Task to complete |
Without the images, output each record below as it stands.

Page images and extracted text |
*** Begin section ***

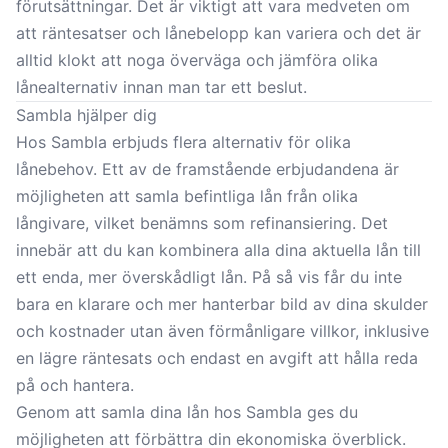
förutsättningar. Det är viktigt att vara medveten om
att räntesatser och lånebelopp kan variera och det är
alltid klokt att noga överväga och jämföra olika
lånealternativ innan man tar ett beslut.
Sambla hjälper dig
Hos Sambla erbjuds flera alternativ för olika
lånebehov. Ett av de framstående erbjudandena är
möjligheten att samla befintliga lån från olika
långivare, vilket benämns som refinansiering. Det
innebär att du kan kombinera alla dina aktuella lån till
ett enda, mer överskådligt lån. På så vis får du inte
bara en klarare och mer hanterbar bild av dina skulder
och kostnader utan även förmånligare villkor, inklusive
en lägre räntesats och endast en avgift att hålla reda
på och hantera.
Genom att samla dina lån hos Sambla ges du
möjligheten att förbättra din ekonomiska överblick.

*** End section ***

Exercise solution |
förutsättningar. Det är viktigt att vara medveten om
att räntesatser och lånebelopp kan variera och det är
alltid klokt att noga överväga och jämföra olika
lånealternativ innan man tar ett beslut.
Sambla hjälper dig
Hos Sambla erbjuds flera alternativ för olika
lånebehov. Ett av de framstående erbjudandena är
möjligheten att samla befintliga lån från olika
långivare, vilket benämns som refinansiering. Det
innebär att du kan kombinera alla dina aktuella lån till
ett enda, mer överskådligt lån. På så vis får du inte
bara en klarare och mer hanterbar bild av dina skulder
och kostnader utan även förmånligare villkor, inklusive
en lägre räntesats och endast en avgift att hålla reda
på och hantera.
Genom att samla dina lån hos Sambla ges du
möjligheten att förbättra din ekonomiska överblick.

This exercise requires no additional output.